Il y a aussi celui de Liza, co-fondatrice du collectif décolonial de féministes nord-africaines Nta Rajel ? et influenceuse très active sur Twitter. « A la base on ne comptait pas monter de collectif, on parlait entre femmes nord-africaines sur Discord, puis on a lancé le #NtaRajel. Pour éviter la récupération raciste et sexiste de notre parole par certains hommes blancs, on a créé un compte officiel. C’est ensuite qu’on a décidé de fonder le collectif. Et la construction a été complexe. On ne le réalise pas vu de l’extérieur, mais il a fallu un an pour constituer un groupe stable autour de valeurs communes. Il y a eu beaucoup de désaccords, et de difficultés à cause de la charge mentale que représente le travail de monter un collectif. Beaucoup ont quitté le navire. On s’est retrouvées avec une toute petite équipe. A 6-7, on a été en mesure de mieux structurer notre vision et nos principes, notamment grâce à des réunions et des espaces d’échanges où on a su prioriser notre temps, notre énergie, et recruter les bénévoles en adéquation avec notre façon de fonctionner. Pour optimiser le succès de nos premiers événements, on a réfléchi en fonction des besoins urgents des femmes nord-africaines, et non en fonction de l’actualité ou des polémiques qui buzzent. C’est pourquoi nous avons choisi de travailler en non-mixité. On a priorisé les thématiques qui permettent aux femmes nord-africaines de se penser : la réconciliation avec l’idée de féminisme, reconstruire l’image de nos aïeules, les sujets tabous, et le patriarcat nord-africain. Aujourd’hui, nous avons encore beaucoup de travail : notre ligne politique est toujours en réflexion, même si nous nous basons sur une pensée radicale et révolutionnaire. Il y a encore par exemple la question des hommes maghrébins ; nous souhaitons trouver une troisième voie, autre que la récupération raciste ou les injonctions au sacrifice. »

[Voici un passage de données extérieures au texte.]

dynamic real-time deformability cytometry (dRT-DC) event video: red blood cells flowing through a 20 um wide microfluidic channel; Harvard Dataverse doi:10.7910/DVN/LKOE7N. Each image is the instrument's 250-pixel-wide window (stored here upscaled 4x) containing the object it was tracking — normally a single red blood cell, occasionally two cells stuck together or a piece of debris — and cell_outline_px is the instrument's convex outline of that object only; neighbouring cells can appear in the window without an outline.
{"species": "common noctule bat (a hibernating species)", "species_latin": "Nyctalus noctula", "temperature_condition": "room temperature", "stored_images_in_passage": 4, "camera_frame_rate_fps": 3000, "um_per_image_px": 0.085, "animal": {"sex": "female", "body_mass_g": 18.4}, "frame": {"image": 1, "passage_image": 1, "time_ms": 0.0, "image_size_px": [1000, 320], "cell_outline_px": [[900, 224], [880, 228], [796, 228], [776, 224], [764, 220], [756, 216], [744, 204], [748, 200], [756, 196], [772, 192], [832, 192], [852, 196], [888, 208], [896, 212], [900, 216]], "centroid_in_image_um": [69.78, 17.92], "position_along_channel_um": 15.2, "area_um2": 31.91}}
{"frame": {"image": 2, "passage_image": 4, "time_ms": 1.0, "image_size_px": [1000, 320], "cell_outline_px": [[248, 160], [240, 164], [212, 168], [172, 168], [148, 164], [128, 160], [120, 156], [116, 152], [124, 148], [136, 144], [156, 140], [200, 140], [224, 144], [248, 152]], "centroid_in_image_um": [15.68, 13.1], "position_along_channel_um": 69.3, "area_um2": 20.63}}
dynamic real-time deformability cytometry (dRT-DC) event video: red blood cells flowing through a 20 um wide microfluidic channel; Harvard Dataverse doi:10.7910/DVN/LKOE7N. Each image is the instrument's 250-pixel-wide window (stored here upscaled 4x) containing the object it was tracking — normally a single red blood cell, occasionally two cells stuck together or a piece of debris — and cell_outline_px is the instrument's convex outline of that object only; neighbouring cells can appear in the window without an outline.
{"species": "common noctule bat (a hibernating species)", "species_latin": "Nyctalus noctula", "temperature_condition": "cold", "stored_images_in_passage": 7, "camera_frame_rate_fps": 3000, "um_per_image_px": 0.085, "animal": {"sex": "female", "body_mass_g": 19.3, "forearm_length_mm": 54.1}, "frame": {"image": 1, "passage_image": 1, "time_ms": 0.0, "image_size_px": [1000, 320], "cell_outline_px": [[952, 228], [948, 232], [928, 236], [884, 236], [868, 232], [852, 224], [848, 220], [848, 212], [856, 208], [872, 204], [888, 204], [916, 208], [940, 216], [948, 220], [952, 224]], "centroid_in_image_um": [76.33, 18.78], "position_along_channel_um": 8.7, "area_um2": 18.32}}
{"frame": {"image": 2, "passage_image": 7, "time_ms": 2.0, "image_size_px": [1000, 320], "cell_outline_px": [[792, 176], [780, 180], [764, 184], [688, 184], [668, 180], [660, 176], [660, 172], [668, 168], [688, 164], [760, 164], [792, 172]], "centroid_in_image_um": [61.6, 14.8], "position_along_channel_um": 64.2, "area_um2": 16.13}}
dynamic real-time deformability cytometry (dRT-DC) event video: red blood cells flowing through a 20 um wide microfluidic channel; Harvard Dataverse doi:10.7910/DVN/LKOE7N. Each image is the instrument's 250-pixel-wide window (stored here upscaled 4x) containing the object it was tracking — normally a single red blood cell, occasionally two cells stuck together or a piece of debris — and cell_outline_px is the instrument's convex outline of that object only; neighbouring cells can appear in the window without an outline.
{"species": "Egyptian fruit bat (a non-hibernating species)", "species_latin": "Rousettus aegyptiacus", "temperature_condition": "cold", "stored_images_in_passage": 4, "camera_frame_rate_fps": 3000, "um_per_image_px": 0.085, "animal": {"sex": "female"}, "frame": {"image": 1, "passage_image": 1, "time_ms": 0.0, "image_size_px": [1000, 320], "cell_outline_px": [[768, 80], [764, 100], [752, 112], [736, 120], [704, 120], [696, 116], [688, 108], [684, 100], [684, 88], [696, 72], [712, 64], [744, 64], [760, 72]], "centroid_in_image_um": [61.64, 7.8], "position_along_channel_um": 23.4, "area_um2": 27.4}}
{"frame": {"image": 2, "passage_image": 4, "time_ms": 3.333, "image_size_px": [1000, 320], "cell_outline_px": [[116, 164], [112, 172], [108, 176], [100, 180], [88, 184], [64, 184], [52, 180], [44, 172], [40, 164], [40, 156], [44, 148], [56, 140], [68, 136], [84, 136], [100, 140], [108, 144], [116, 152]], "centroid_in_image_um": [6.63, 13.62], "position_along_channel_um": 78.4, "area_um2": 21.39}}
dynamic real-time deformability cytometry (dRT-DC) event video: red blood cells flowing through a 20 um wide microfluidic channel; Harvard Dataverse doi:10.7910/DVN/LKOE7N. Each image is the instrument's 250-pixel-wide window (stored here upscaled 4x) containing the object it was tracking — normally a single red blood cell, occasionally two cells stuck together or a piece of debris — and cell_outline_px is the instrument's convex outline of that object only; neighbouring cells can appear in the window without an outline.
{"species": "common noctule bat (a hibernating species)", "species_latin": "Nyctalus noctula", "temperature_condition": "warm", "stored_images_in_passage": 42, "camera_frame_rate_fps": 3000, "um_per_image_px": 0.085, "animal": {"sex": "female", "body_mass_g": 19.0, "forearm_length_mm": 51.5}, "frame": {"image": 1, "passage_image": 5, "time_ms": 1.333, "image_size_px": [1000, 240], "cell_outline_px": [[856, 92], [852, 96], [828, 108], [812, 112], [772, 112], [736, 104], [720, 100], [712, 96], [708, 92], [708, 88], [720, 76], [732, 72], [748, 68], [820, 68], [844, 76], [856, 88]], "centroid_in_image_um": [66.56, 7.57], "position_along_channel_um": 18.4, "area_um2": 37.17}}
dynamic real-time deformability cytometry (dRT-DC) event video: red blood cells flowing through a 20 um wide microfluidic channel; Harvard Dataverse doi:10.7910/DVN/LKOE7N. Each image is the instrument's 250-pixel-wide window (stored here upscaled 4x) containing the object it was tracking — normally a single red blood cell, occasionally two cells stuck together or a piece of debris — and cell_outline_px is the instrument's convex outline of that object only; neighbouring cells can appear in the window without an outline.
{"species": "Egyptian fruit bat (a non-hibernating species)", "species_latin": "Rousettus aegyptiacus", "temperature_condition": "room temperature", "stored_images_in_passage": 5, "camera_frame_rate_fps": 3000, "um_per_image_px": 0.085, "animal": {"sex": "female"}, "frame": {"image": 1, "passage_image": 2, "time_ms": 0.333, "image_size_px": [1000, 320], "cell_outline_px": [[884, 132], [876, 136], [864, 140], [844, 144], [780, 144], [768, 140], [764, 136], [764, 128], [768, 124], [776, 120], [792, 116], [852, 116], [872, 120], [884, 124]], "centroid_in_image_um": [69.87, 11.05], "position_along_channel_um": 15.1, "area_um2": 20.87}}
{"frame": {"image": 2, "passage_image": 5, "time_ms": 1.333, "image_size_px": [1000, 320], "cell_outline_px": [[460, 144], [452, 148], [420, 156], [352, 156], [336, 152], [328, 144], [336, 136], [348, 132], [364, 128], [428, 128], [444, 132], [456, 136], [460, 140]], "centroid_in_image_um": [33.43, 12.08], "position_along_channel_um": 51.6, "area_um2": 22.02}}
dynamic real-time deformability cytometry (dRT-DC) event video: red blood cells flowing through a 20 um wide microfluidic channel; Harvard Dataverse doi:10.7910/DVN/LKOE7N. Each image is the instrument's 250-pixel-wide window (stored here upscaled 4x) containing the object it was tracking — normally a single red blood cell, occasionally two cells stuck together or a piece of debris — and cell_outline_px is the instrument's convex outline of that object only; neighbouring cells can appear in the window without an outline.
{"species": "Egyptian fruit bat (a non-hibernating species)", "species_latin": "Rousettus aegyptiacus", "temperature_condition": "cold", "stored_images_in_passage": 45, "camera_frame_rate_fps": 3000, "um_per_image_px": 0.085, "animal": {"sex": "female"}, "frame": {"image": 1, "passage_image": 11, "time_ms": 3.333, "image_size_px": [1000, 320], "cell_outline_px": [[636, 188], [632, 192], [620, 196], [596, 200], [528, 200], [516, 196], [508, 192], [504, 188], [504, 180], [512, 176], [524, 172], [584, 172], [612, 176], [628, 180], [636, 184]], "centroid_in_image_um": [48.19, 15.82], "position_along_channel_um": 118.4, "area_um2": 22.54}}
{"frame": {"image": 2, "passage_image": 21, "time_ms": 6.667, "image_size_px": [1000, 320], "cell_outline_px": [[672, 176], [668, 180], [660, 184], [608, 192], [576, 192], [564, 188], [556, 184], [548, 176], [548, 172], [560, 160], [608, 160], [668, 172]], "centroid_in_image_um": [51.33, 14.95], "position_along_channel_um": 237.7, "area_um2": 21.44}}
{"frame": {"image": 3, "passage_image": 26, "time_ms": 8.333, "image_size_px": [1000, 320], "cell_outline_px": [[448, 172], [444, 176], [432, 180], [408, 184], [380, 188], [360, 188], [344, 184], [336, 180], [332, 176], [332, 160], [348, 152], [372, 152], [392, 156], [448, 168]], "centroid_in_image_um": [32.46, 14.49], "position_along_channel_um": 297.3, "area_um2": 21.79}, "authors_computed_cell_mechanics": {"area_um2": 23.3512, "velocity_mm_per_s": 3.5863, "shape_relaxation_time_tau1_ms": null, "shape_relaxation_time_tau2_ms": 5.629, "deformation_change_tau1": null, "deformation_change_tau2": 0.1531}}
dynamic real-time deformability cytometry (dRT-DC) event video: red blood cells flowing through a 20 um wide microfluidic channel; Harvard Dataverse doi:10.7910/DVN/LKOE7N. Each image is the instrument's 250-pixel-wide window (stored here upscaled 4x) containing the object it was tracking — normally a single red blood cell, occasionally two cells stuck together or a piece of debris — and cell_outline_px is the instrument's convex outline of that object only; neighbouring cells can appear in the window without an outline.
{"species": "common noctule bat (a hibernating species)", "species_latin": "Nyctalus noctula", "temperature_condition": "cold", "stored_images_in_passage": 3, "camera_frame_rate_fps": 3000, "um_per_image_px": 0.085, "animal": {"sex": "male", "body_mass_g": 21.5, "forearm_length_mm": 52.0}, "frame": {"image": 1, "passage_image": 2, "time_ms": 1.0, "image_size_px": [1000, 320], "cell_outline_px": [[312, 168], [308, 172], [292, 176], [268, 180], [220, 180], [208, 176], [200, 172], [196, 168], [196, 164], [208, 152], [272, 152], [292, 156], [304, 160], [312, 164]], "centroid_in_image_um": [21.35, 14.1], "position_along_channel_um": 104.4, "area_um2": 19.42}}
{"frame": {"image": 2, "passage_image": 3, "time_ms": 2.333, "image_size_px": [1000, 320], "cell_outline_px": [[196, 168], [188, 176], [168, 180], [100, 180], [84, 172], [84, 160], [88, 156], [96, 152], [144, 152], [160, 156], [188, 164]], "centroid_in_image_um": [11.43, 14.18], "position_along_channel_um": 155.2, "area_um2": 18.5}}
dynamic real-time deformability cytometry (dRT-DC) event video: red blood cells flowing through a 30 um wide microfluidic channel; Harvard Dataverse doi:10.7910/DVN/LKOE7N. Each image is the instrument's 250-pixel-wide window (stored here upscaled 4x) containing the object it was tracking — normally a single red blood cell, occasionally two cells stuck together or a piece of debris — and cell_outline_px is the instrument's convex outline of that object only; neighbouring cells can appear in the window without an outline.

Dans le cadre de sa campagne pour les municipales 2020, Yassin Lamaoui, candidat dans une ville en Essonne (91), chez qui on a pu observer une évolution positive de l’engagement de sa communauté en ligne, explique ceci : « Hors campagne électorale, il ne faut pas trop abuser des réseaux sociaux. En réalité, peu de choses se jouent dessus, ou même au conseil municipal lorsque l’on est dans l’opposition. Ce n’est donc pas là que j’estime devoir concentrer l’essentiel de mon énergie. On agit essentiellement en privé ; lorsqu’on connait des gens dans la précarité, on les aide, et lorsqu’on est témoin d’une injustice, on agit sans le montrer. On crée de la confiance, en utilisant le community organizing. C’est ainsi qu’on se fait connaître, et qu’on peut mobiliser, voire créer de l’engagement. »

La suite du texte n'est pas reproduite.